Brown : pas d'euro pour le Royaume-Uni pour l'instant

Euro_2007Le futur Premier ministre britannique Gordon Brown a déclaré vendredi qu'il n'était pas actuellement dans les intérêts de la Grande-Bretagne de rejoindre la zone euro, sans en exclure complètement cette possibilité à plus long terme.

Dans une interview accordée au Financial Times à la mi-mai, Jean Claude Trichet, l’actuel président de la BCE, a réitéré son souhait de voir la Grande Bretagne intégrer prochainement la zone euro. Ses propos intervenaient alors que celui qui deviendra bientôt l’ancien ministre des Finances de Tony Blair, Gordon Brown, se montre opposé à l’euro, et soutient l’autonomie monétaire de la Grande Bretagne.

Même "s'il est une bonne chose d'avoir une union monétaire" en principe, les conditions ne sont actuellement pas réunies pour une entrée du Royaume-Uni dans la zone euro, a déclaré l'actuel ministre des Finances britannique, qui doit succéder le 27 juin à Tony Blair à Downing Street.

Quant à la perspective que ces conditions soient un jour remplies, M. Brown, réputé eurosceptique et qui avait fixé dès 1997 cinq critères de compatibilité pour une entrée du pays dans l'Euro, s'est contenté d'un: "C'est improbable cette année... C'est improbable l'an prochain."
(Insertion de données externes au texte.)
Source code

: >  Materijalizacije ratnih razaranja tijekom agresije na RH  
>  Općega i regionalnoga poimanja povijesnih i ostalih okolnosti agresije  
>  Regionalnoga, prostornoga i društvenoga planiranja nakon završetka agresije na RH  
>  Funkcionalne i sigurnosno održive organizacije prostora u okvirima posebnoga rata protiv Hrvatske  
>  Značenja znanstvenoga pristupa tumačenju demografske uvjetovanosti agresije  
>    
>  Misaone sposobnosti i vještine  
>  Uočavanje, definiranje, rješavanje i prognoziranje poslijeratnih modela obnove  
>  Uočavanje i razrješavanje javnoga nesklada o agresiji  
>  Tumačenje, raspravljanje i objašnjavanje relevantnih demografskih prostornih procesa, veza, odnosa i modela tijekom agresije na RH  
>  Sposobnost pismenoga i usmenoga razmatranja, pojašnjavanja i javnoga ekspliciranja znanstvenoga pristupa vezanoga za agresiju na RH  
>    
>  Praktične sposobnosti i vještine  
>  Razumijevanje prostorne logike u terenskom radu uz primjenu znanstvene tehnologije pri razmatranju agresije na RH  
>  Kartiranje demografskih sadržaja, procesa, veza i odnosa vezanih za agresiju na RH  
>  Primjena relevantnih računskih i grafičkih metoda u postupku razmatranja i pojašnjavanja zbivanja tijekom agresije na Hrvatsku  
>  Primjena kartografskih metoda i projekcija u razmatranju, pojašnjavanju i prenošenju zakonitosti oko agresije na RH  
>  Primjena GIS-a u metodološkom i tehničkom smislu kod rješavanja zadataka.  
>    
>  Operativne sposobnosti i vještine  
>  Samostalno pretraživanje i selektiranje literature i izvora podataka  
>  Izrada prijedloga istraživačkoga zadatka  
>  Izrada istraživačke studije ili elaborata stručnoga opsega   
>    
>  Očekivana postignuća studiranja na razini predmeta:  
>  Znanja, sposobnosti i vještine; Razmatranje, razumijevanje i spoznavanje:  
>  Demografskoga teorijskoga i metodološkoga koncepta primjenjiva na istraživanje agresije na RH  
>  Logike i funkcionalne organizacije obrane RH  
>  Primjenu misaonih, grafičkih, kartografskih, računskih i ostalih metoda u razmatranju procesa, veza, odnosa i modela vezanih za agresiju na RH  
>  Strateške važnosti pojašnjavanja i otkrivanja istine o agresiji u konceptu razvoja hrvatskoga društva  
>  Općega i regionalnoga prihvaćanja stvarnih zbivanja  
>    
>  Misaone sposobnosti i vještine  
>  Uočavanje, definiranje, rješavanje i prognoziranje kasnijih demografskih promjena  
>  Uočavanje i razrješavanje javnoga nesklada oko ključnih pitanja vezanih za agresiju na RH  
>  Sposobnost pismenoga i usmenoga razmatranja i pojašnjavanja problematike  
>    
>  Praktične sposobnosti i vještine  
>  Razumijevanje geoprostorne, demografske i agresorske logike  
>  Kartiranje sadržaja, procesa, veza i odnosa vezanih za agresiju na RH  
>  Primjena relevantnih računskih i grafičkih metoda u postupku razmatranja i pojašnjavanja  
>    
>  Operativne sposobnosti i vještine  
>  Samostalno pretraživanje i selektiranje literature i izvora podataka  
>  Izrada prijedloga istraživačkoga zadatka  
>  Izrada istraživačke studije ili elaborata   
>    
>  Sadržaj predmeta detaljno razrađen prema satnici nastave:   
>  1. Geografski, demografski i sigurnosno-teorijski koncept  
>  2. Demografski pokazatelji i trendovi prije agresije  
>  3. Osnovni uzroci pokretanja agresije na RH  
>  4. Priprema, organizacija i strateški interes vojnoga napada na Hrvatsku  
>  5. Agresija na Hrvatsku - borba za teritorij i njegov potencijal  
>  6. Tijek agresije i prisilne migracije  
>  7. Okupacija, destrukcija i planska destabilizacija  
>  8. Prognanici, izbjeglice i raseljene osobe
Le gouvernement continuera, selon la voie qu'il s'est fixée, "à faire des études comme nous le faisons, à faire des recommandations au parlement, et si ces recommandations sont de ne pas entrer (dans la zone euro), alors nous n'entrerons pas." "En ce moment, notre position est qu'il n'est pas dans les intérêts de la Grande-Bretagne (d'entrer dans l'Euro), étant donné tous les problèmes auxquels nous ferions face pour entrer", a-t-il répété.

Le président de la Banque centrale européenne (BCE), Jean-Claude Trichet, avait à nouveau plaidé à la mi-mai pour une entrée de la Grande-Bretagne dans la zone euro, dans une interview au Financial Times.

“Nous incitons tous le Royaume-Uni à entrer dans la zone euro. Je dirais simplement au Royaume-Uni que le marché unique auquel il est étroitement lié ne fonctionne pleinement qu'avec une monnaie unique", a déclaré le président de la BCE.

“Imaginez une seconde que vous êtes aux Etats-Unis et que les monnaies diffèrent entre le Massachusetts, la Californie, la Floride et l'Alaska, que verriez-vous vraiment: un marché unique aux Etats-Unis? Mon argumentation n'est pas plus compliquée", a-t-il ajouté.

La Grande-Bretagne ne souhaite pas rejoindre la zone euro car le pays a engagé des réformes monétaires structurelles, dont elle est la seule à bénéficier. Il serait en effet difficile d’abandonner ces avantages au profit de l’euro. « Mais si vous regardez les chiffres, l'Irlande a une croissance supérieure. L'Irlande a un PIB par tête supérieur à la Grande Bretagne", observe-t-il.